Summary from La casa del Libro: “K2 the infinite knot” is one of the great classics of mountain literature. We live the story of a powerful fascination that forever links the destiny of two people to a beautiful and inaccessible mountain. In 1957, young Kurt sees K2 for the first time from the base of Broad Peak. From then on, his whole life revolves around the magic of Chogori. After several failed attempts, he returns in 1986 together with Julie Tullis in the hope of finally reaching the summit. But 1986 is a tragic year on K2. An unexpected storm traps seven people at eight thousand meters of altitude for several days. Kurt and Julie, after fulfilling their dream of reaching the summit that they had longed for for years, fight for their lives in an unequal battle against the forces of nature.After a tragic descent, only two people, Kurt and Willy Bauer, reach base camp, amazingly managing to survive the wrath of the mountain.

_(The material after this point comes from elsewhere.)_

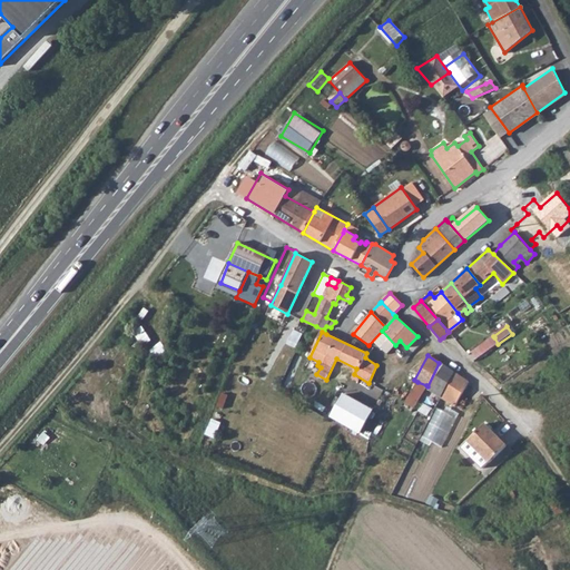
[(428,386),(430,387),(428,391),(441,397),(453,372),(439,363),(428,386)]
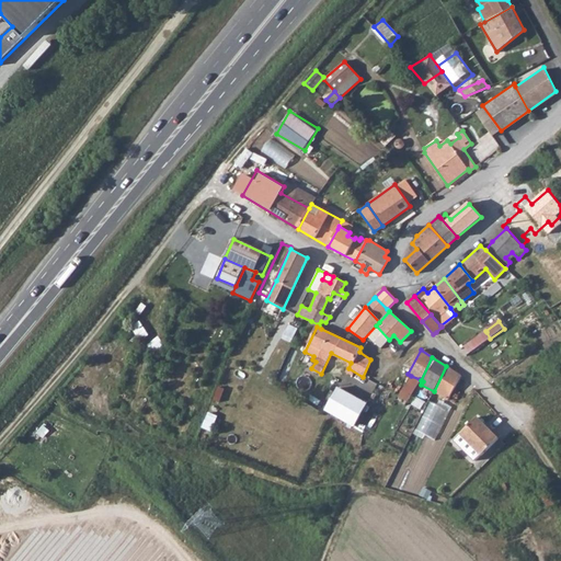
[(434,391),(448,399),(461,376),(446,366),(434,391)]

Summary of The House of Books: Altitude Sickness has become a must-read for any lover of mountain, adventure or travel literature. An international best-seller both for the quality of the story and for the accuracy with which its author, Jon Krakauer, tells us what happened. What more can be said about a tragedy that shook the mountain world, even transcending it… perhaps only that it is worth soaking up the intensity of the words and the graphic style of the author that manage to capture the reader and take us on this literary journey to the very heart of the inevitable. Altitude Sickness reads like a good novel, but it is not fiction. Jon Krakauer set off for the Himalayas in 1996 to write a report on the growing commercial exploitation of Everest. His intention was to analyze the reasons why so many people are willing to submit to risks previously reserved for professional mountaineers. After reaching the highest peak on Earth, Krakauer began the dangerous descent, but not everyone succeeded; there were deaths, there were injuries and much controversy. This work aroused so much controversy that Krakauer was forced to write a reply postscript, included in this edition. Time stands still as Krakauer outlines and movingly recounts what happened.